Gather every line of the data that contains the string "Teen", matching its case exactly.

━━ Available data

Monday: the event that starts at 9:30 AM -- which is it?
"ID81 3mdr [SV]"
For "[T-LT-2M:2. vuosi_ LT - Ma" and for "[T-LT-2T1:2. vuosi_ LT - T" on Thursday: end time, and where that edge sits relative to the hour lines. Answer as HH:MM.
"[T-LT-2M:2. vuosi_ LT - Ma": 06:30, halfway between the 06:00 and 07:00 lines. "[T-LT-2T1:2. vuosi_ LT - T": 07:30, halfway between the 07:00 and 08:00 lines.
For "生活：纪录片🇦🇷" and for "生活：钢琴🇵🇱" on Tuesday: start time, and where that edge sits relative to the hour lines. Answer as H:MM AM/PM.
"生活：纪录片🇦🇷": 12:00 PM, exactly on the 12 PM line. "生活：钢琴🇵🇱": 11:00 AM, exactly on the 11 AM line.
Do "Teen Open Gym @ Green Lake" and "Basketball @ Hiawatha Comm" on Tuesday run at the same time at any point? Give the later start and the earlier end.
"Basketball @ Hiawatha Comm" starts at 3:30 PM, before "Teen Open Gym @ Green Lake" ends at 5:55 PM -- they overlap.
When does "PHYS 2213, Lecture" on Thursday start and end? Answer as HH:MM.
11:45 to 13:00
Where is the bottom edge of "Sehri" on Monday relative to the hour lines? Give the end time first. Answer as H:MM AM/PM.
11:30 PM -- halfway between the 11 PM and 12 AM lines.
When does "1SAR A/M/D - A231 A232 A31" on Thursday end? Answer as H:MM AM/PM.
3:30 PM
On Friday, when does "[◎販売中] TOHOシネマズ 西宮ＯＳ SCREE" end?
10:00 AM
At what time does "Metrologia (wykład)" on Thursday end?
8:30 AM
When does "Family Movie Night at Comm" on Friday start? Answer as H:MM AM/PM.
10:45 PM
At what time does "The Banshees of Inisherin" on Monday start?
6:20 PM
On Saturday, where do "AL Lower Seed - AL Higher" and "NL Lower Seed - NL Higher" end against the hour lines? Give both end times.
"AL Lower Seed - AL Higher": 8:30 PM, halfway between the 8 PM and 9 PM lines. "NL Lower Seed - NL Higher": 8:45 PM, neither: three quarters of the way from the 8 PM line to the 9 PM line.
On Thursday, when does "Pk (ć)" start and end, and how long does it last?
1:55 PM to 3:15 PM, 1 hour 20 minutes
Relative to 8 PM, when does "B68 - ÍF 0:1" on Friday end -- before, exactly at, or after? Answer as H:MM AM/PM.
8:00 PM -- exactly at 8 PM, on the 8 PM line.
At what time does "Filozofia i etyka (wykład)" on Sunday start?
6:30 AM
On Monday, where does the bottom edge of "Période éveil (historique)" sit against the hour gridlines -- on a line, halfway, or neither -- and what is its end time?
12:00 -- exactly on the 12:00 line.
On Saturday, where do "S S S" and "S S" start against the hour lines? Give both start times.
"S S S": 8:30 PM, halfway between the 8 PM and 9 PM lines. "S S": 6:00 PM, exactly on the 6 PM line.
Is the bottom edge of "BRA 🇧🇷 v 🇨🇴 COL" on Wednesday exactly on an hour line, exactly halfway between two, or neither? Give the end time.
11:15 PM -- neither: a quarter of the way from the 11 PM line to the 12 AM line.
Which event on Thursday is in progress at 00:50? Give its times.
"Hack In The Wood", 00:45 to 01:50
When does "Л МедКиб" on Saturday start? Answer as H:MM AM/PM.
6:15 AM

━━━━

## [Finished exercise]
Do "Teen Open Gym @ Green Lake" and "Basketball @ Hiawatha Comm" on Tuesday run at the same time at any point? Give the later start and the earlier end.
"Basketball @ Hiawatha Comm" starts at 3:30 PM, before "Teen Open Gym @ Green Lake" ends at 5:55 PM -- they overlap.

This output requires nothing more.